─── ОТРЫВОК ───
Жизнь художника, артиста, литератора не замыкалась творчеством, она выходила за пределы театра, мастерской и неизбежно становилась публичной; она отражалась в «устных рассказах», молве, слухах, в многочисленных газетных репортажах, интервью, статьях, карикатурах. Вот шарж-пародия на «Трех богатырей» — известную картину В. М. Васнецова. Богатыри: Короленко, Толстой, Чехов. Им противостоит «троица» на соломенных пьедесталах — Горький, Скиталец, Андреев. Следует диалог:

Горький. Богатыри, братцы едут! Сила!.. Не стушеваться ли нам? (Всматривается)

Андреев. Чего тушеваться? Мы им не пара. Трогать нас не станут.

Скиталец (с балалайкой). Верно! Они по себе, а мы по себе. (Играет на балалайке.) Трим-бим-бом.

Диалог ведут между собой и «богатыри»:

Толстой. Что за люди сидят на соломенных пьедесталах? (Всматривается.)

Короленко. Должно быть, пропойцы какие-нибудь. Жулики.

Чехов. Эге-ге, да никак Андреев, Горький, Скиталец там?!

Шарж иллюстрировал мнение той части публики, которая с недоверием относилась к творчеству нового поколения литераторов.

Но существовала и иная точка зрения. Она запечатлена в открытке, разошедшейся в те годы огромным тиражом. Опять за основу берется сюжет васнецовских «Богатырей», изображены на этот раз Горький, Андреев и Шаляпин, рисунок сопровожден красноречивым текстом Н. Г. Шебуева:

«Васнецовские „Богатыри“ оторвались от сырой матери-земли, сели на своих коренастых коней и глядят, в какую сторону поехать. То были богатыри былины. А это богатыри сегодняшней были. Былина претворилась в быль. Почуяли добрые молодцы у себя в плечах силищу несказанную — так бы весь мир перевернули.

Максим опустился на дно и „На дне“ жизни свою силушку выявил. Леонид к вершинам норовит. „К звездам“ (так называлась пьеса Л. Н. Андреева. — В. Д.), — и до неба рукой достать хочется.
───
ЗАДАНИЕ A: Перепишите без изменений часть отрывка, которая открывается словами, содержащими «Жизнь художника, артиста, литератора», и завершается словами «пропойцы какие-нибудь. Жулики.».
─── ИСХОДНЫЕ ДАННЫЕ ───
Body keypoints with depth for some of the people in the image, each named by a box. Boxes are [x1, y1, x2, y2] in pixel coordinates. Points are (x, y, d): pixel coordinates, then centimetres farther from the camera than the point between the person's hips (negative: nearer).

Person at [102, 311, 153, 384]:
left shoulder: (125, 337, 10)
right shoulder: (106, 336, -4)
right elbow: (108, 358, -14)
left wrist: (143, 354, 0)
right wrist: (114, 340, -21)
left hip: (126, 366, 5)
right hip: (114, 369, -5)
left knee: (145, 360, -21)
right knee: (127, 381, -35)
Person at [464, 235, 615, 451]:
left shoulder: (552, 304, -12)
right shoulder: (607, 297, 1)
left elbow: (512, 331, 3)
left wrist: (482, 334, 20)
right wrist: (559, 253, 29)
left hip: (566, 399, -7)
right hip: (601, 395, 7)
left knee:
───
ЗАДАНИЕ B: Оформите как JSON-список строк фрагмент записей, который начинается с первой строки записей и заканчивается строкой, содержащей «left wrist: (143, 354, 0)». Обе границы включаются. Каждой строке должна соответствовать одна строка списка, пустые строки пропустите.

РЕЗУЛЬТАТ A:
Жизнь художника, артиста, литератора не замыкалась творчеством, она выходила за пределы театра, мастерской и неизбежно становилась публичной; она отражалась в «устных рассказах», молве, слухах, в многочисленных газетных репортажах, интервью, статьях, карикатурах. Вот шарж-пародия на «Трех богатырей» — известную картину В. М. Васнецова. Богатыри: Короленко, Толстой, Чехов. Им противостоит «троица» на соломенных пьедесталах — Горький, Скиталец, Андреев. Следует диалог:

Горький. Богатыри, братцы едут! Сила!.. Не стушеваться ли нам? (Всматривается)

Андреев. Чего тушеваться? Мы им не пара. Трогать нас не станут.

Скиталец (с балалайкой). Верно! Они по себе, а мы по себе. (Играет на балалайке.) Трим-бим-бом.

Диалог ведут между собой и «богатыри»:

Толстой. Что за люди сидят на соломенных пьедесталах? (Всматривается.)

Короленко. Должно быть, пропойцы какие-нибудь. Жулики.

РЕЗУЛЬТАТ B:
[
  "Body keypoints with depth for some of the people in the image, each named by a box. Boxes are [x1, y1, x2, y2] in pixel coordinates. Points are (x, y, d): pixel coordinates, then centimetres farther from the camera than the point between the person's hips (negative: nearer).",
  "Person at [102, 311, 153, 384]:",
  "left shoulder: (125, 337, 10)",
  "right shoulder: (106, 336, -4)",
  "right elbow: (108, 358, -14)",
  "left wrist: (143, 354, 0)"
]